Claude Code’s ability to act as a Git hook can significantly streamline your commit process. By setting up a pre-commit hook that leverages Claude Code, you can automatically generate a well-formed commit message based on your code changes. This ensures consistency across your team and reduces the cognitive load of crafting perfect messages every time.
To implement this, you’ll need to configure your .git/hooks/pre-commit file. A simple shell script can pipe the output of git diff --cached to the Claude API via the MCP CLI. The response from Claude can then be used to populate the commit message. This approach ensures that your commit messages accurately reflect the changes made.
Here’s a basic example of a pre-commit script. Ensure you have the MCP CLI installed and configured with your Claude API key.
#!/bin/bash
# Get the diff of staged changes
STAGED_DIFF=$(git diff --cached)
# If there are no staged changes, exit
if [ -z "$STAGED_DIFF" ]; then
exit 0
fi
# Use MCP CLI to get a commit message from Claude
COMMIT_MESSAGE=$(mcp claude-3-opus-20240229 --prompt "Generate a concise and descriptive Git commit message for the following code changes:\n\n$STAGED_DIFF" --max-tokens 150)
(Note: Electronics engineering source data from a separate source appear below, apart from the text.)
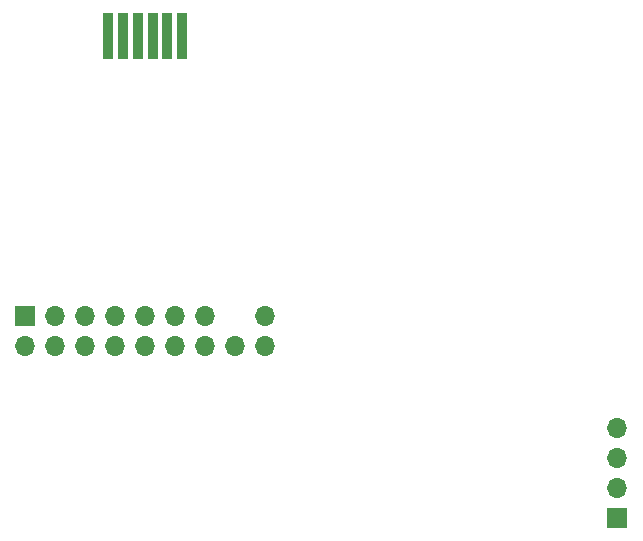
<source format=gts>
G04 #@! TF.GenerationSoftware,KiCad,Pcbnew,7.0.9*
G04 #@! TF.CreationDate,2024-09-23T21:54:56+08:00*
G04 #@! TF.ProjectId,thingy,7468696e-6779-42e6-9b69-6361645f7063,rev?*
G04 #@! TF.SameCoordinates,Original*
G04 #@! TF.FileFunction,Soldermask,Top*
G04 #@! TF.FilePolarity,Negative*
%FSLAX46Y46*%
G04 Gerber Fmt 4.6, Leading zero omitted, Abs format (unit mm)*
G04 Created by KiCad (PCBNEW 7.0.9) date 2024-09-23 21:54:56*
%MOMM*%
%LPD*%
G01*
G04 APERTURE LIST*
%ADD10R,1.700000X1.700000*%
%ADD11O,1.700000X1.700000*%
%ADD12R,0.900000X4.000000*%
G04 APERTURE END LIST*
D10*
X139975000Y-15800000D03*
D11*
X139975000Y-13260000D03*
X139975000Y-10720000D03*
X139975000Y-8180000D03*
D10*
X89850000Y1275000D03*
D11*
X89850000Y-1265000D03*
X92390000Y1275000D03*
X92390000Y-1265000D03*
X94930000Y1275000D03*
X94930000Y-1265000D03*
X97470000Y1275000D03*
X97470000Y-1265000D03*
X100010000Y1275000D03*
X100010000Y-1265000D03*
X102550000Y1275000D03*
X102550000Y-1265000D03*
X105090000Y1275000D03*
X105090000Y-1265000D03*
X107630000Y-1265000D03*
X110170000Y1275000D03*
X110170000Y-1265000D03*
D12*
X103125000Y25025000D03*
X101875000Y25025000D03*
X100625000Y25025000D03*
X99375000Y25025000D03*
X98125000Y25025000D03*
X96875000Y25025000D03*
M02*

</source>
# Prepend the generated message to the commit
echo -e "$COMMIT_MESSAGE\n" | cat - .git/COMMIT_EDITMSG
# To make this hook work, you'll need to:
# 1. Make the script executable: chmod +x .git/hooks/pre-commit
# 2. Potentially adjust the prompt for your team's conventions.
This hook runs before each commit, presenting you with an AI-generated message. You can then edit it if needed, or accept it as is, ensuring your commit history is more informative and standardized. This is a powerful way to integrate AI assistance directly into your existing version control workflow.